Simple Secrets to Improve Studying Results - Part 2
6. Use Exaggeration.
Why does a baseball batter warm up by swinging two or three bats? Why do runners sometimes strap lead weights to their legs? In both cases, exaggeration during practice makes the final result seem easy. This concept can be applied to studying anything. For example, if you are studying spelling, exaggerate the sound of the letters to help to remember them. So for studying purposes, “naive” would be pronounced “NAY -IVY.” By getting used to this exaggerated pronunciation, the correct spelling seems obvious.
7. Prepare Your Study Environment.
If you require certain elements in your environment to help you study, try to always make these a priority. For example, do you need special lighting, silence, music, privacy, available snacks, etc.? Pay attention to what works for you and repeat it each time you study for best success.
8. Respect “Brain Fade.”
It is normal for the brain to have an attrition rate and to forget things. This does not mean that you are stupid! Instead of getting mad about this fact, you should expect it and deal with it accordingly. See your brain as depositing layers of knowledge. As you place more information on top, the lower levels become older and less available to your immediate recall. The trick here is simply to review. Since we can anticipate the eventual fading of our memory, creating a review aspect to our study session will solve the problem. Once every two or three study sessions, simply review older material that you will still need to remember. Often, a quick overview is sufficient. Sometimes, a complete detailed study session of the older material is required. “Brain fade” is completely normal. (Unless you are gifted with a photographic memory, which is extremely rare.)

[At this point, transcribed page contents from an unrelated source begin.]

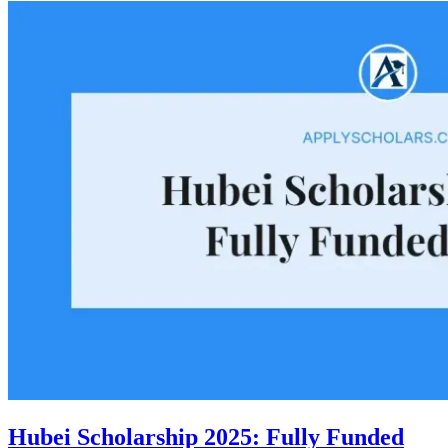
Hubei Scholarship 2025: Fully Funded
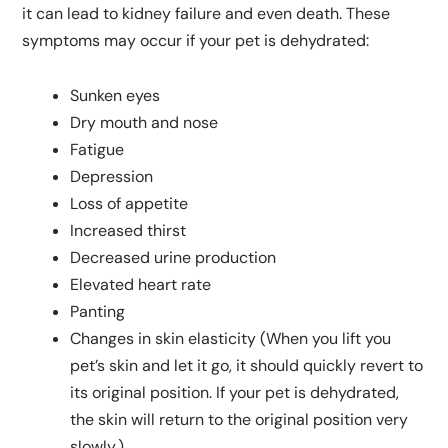
it can lead to kidney failure and even death. These
symptoms may occur if your pet is dehydrated:
Sunken eyes
Dry mouth and nose
Fatigue
Depression
Loss of appetite
Increased thirst
Decreased urine production
Elevated heart rate
Panting
Changes in skin elasticity (When you lift you
pet’s skin and let it go, it should quickly revert to
its original position. If your pet is dehydrated,
the skin will return to the original position very
slowly.)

9. Create a Study Routine.
Generally, if you schedule certain times of the day to study, you will get into a routine and accomplish more. If you just “fit it in” during your day, chances are that there will never be any time. An effective way to do this is to literally mark it down in your datebook calendar as if you have an appointment, like going to the doctor. For example: “Tuesday 3-4:30 P.M. — Study.”
10. Set Reasonable Goals.
One of the main reasons people do not reach their goals is because they set them too high. If you set goals that are manageable, even if they seem too simple, you get in the habit of accomplishing them and gradually you can set higher goals.
Also, recognize the difference between long-term and short-term goals. Set your vision on the long-term dream, but your day-to-day activity should be focused exclusively on the short-term, enabling steps.
11. Avoid the Frustration Enemy.
Ironically, the quicker the person’s nervous system, the faster they learn. Yet, this fast nervous system also works overtime in being self-critical. So they are the ones who always think they aren’t going fast enough! In contrast, the “Type B,” less intense person who learns slower yet is more self-accepting, ends up ultimately learning the material in a shorter period of time. This is because he/she doesn’t waste energy blocking, getting upset, and thinking that they’re not good enough — they simply keep moving forward at a slower (but un-blocked) pace.